A singleton service means there is only one shared instance of that service in your app. This helps keep data and logic consistent everywhere you use it.

When you want to share data or state across multiple components.
When you need a single source of truth for settings or user info.
When you want to avoid creating multiple copies of a service to save memory.
When you want to centralize business logic that many parts of your app use.
Syntax
Angular
import { Injectable } from '@angular/core';

@Injectable({
  providedIn: 'root'
})
export class MyService {
  // service code here
}

The providedIn: 'root' option makes Angular create one shared instance for the whole app.
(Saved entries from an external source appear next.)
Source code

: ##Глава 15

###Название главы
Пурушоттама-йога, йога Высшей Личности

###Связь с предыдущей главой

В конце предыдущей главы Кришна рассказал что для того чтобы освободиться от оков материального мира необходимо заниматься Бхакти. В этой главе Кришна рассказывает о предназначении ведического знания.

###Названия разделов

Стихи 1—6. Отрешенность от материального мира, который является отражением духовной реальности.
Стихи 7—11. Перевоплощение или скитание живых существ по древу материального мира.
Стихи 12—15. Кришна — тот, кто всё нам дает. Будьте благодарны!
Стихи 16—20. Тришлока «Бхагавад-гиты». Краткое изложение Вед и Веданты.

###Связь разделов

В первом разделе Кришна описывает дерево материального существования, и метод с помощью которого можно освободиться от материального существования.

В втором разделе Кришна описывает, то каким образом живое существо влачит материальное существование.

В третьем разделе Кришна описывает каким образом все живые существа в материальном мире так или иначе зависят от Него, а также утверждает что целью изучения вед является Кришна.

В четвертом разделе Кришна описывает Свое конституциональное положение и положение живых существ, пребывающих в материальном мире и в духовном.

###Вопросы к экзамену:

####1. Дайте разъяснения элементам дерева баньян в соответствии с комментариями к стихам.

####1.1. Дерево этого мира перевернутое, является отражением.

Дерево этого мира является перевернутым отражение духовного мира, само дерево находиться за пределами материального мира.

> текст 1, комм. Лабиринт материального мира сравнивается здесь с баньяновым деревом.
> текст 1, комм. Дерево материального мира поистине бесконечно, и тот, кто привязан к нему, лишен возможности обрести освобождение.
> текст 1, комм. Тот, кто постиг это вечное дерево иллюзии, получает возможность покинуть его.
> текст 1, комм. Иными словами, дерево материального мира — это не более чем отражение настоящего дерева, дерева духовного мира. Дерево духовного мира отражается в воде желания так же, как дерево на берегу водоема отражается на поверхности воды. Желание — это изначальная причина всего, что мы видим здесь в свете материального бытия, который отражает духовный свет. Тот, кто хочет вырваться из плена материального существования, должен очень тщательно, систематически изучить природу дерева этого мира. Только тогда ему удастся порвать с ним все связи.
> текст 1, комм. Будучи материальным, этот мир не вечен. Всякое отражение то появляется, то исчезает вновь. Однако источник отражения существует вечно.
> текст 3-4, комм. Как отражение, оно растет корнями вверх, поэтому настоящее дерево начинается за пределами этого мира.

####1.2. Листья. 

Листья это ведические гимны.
You can inject this service into any component or other service to use the same instance.

Examples
This service keeps a count number that all components share.
Angular
import { Injectable } from '@angular/core';

@Injectable({
  providedIn: 'root'
})
export class CounterService {
  count = 0;

  increment() {
    this.count++;
  }
}
This service is not singleton by default. You must provide it in a component or module to create separate instances.
Angular
import { Injectable } from '@angular/core';

@Injectable()
export class LocalService {
  data = 'local';
}
Sample Program

Both CounterAComponent and CounterBComponent use the same CounterService instance. Incrementing in one updates the shared count, so both show the same number.

Angular
import { Component, Injectable } from '@angular/core';

@Injectable({ providedIn: 'root' })
export class CounterService {
  count = 0;
  increment() {
    this.count++;
  }
}

@Component({
  selector: 'app-counter-a',
  template: `<button (click)="increment()">Increment A</button> Count A: {{counterService.count}}`
})
export class CounterAComponent {
  constructor(public counterService: CounterService) {}
  increment() {
    this.counterService.increment();
  }
}

@Component({
  selector: 'app-counter-b',
  template: `<button (click)="increment()">Increment B</button> Count B: {{counterService.count}}`
})
export class CounterBComponent {
  constructor(public counterService: CounterService) {}
  increment() {
    this.counterService.increment();
  }
}

@Component({
  selector: 'app-root',
  template: `
    <app-counter-a></app-counter-a>
    <app-counter-b></app-counter-b>
  `
})
export class AppComponent {}
OutputSuccess
Important Notes

If you provide a service in a component's providers array, Angular creates a new instance for that component and its children, breaking singleton behavior.

Singleton services are great for shared state but be careful with mutable data to avoid unexpected changes.

Summary

Singleton services have one shared instance across the app.

Use providedIn: 'root' to make a service singleton automatically.

Singletons help share data and logic easily between components.